# Precooked shish kabobs



## Helga

We need to cook shish kabobs (beef/chicken) for 60 people for our wedding reception and cannot afford a caterer.  

Is there a way to precook the kabobs the day/night before and then reheat for the reception?  What is the preferred method for the best product?

Thanks in advance!


----------



## Greg Who Cooks

Pre-cooking shishkabobs sounds like a recipe for disaster to me. I think you should consider something you can order in advance, take out and ready to serve.

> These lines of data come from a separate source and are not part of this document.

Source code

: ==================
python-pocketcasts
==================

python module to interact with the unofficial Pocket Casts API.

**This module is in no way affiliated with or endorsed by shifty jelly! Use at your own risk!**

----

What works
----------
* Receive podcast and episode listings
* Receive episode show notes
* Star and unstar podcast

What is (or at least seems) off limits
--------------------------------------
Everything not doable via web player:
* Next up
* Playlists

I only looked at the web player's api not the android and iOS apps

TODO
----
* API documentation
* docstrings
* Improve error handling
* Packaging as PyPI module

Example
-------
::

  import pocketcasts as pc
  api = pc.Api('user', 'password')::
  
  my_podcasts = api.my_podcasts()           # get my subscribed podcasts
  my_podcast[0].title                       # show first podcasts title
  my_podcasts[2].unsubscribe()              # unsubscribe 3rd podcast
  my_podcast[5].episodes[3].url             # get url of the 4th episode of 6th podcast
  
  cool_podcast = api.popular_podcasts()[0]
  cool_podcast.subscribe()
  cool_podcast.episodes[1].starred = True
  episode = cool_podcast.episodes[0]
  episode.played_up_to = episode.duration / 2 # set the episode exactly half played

Or if not that then cook something that is more forgiving, something that can be cooked in your oven. Even then, cooking for 60 in a residential oven sounds like over the top to me.


----------



## Cerise

If you have an oven or place to reheat, you can prepare them in the oven:

Oven Grilled Shish Kabobs | Shish Kabobs Recipe

I would pick up some disposable aluminium trays & cover them well.


----------



## Andy M.

You will end up with second rate food for your guests.  You can taste the difference in reheated chicken.  But the chicken and the beef will likely be drier.


----------



## Addie

Cerise said:


> If you have an oven or place to reheat, you can prepare them in the oven:
> 
> Oven Grilled Shish Kabobs | Shish Kabobs Recipe
> 
> I would pick up some disposable aluminium trays & cover them well.


 
I would also recommend that she use bamboo skewers soaked in water. And I figure she will need at least two per person. That is a lot of work for the day of the wedding or even the night before, just putting the skewers together. Perhaps she can place the different pieces in separate containers and let the guests put theirs together themselves. Just have plenty of napkins handy. The containers can be kept warm in the oven on a low temperature 200ºF. or just warm. Depends on your oven. I hope she has a couple of really good friends who will be williing to lend a hand. It is nice to hear of a homemade wedding. Nowadays everything has to be bigger, better and with more bling than the last wedding. 

Congratulation on your wedding. Good luck!


----------



## CWS4322

Helga said:


> We need to cook shish kabobs (beef/chicken) for 60 people for our wedding reception and cannot afford a caterer.
> 
> Is there a way to precook the kabobs the day/night before and then reheat for the reception?  What is the preferred method for the best product?
> 
> Thanks in advance!


Welcome to DC, Helga. Why did you opt for kabobs? If you have a couple of friends/family who can help, a nice spread of open-faced sandwiches and cold salads, some peel-and-eat shrimp, etc. might be easier:

Smörgåsbord


----------



## 4meandthem

If you don't have a choice and have to cook them the day before I suggest you seal them invacuum packs and reheat the bags in hot water.
I do this with leftover steak and Have had great results. You can hardly
tell the difference. Do Not boil the water just get it hot. I would not mix meats and veggies in the same bags either.


----------